(Stored data entries)
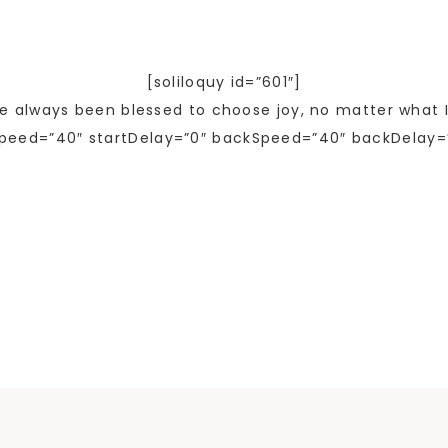
[soliloquy id=”601″]
ve always been blessed to choose joy, no matter what I
peed=”40″ startDelay=”0″ backSpeed=”40″ backDelay=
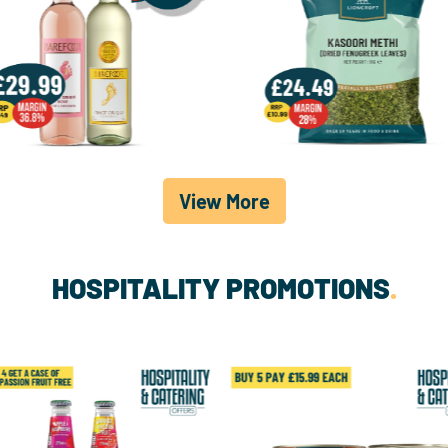
View More
HOSPITALITY PROMOTIONS
.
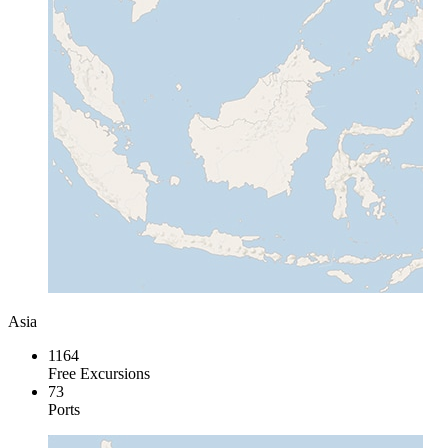
Asia
1164
Free Excursions
73
Ports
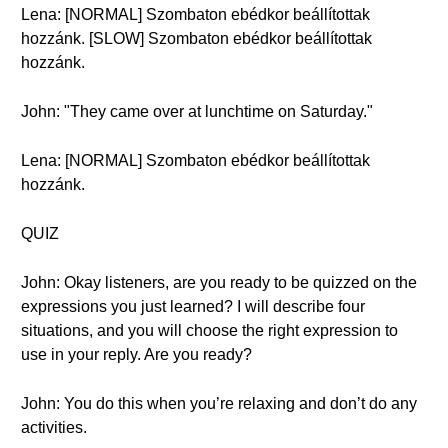
Lena: [NORMAL] Szombaton ebédkor beállítottak
hozzánk. [SLOW] Szombaton ebédkor beállítottak
hozzánk.
John: "They came over at lunchtime on Saturday."
Lena: [NORMAL] Szombaton ebédkor beállítottak
hozzánk.
QUIZ
John: Okay listeners, are you ready to be quizzed on the
expressions you just learned? I will describe four
situations, and you will choose the right expression to
use in your reply. Are you ready?
John: You do this when you’re relaxing and don’t do any
activities.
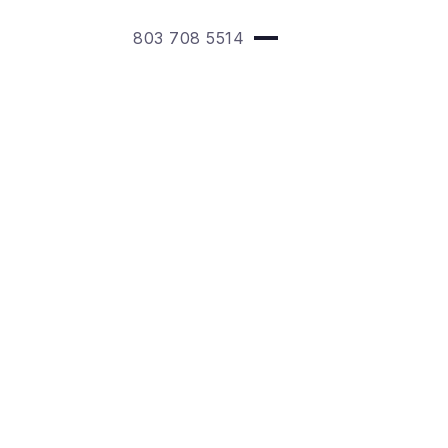
803 708 5514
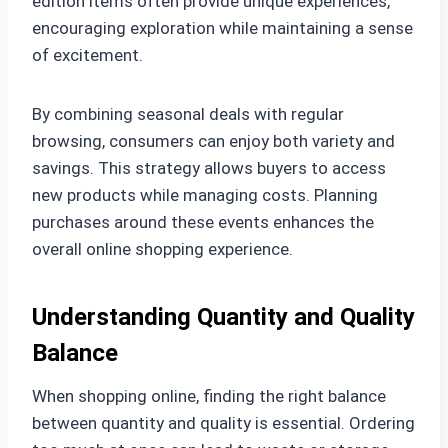
edition items often provide unique experiences,
encouraging exploration while maintaining a sense
of excitement.
By combining seasonal deals with regular
browsing, consumers can enjoy both variety and
savings. This strategy allows buyers to access
new products while managing costs. Planning
purchases around these events enhances the
overall online shopping experience.
Understanding Quantity and Quality
Balance
When shopping online, finding the right balance
between quantity and quality is essential. Ordering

**What this task involves**
Restate the lines of the records exactly, starting at the first and stopping after the line with "encouraging exploration while". Leave out any picture.

**Exercise result**
[soliloquy id=”601″]
ve always been blessed to choose joy, no matter what I
peed=”40″ startDelay=”0″ backSpeed=”40″ backDelay=
View More
HOSPITALITY PROMOTIONS
.
Asia
1164
Free Excursions
73
Ports
Lena: [NORMAL] Szombaton ebédkor beállítottak
hozzánk. [SLOW] Szombaton ebédkor beállítottak
hozzánk.
John: "They came over at lunchtime on Saturday."
Lena: [NORMAL] Szombaton ebédkor beállítottak
hozzánk.
QUIZ
John: Okay listeners, are you ready to be quizzed on the
expressions you just learned? I will describe four
situations, and you will choose the right expression to
use in your reply. Are you ready?
John: You do this when you’re relaxing and don’t do any
activities.
803 708 5514
edition items often provide unique experiences,
encouraging exploration while maintaining a sense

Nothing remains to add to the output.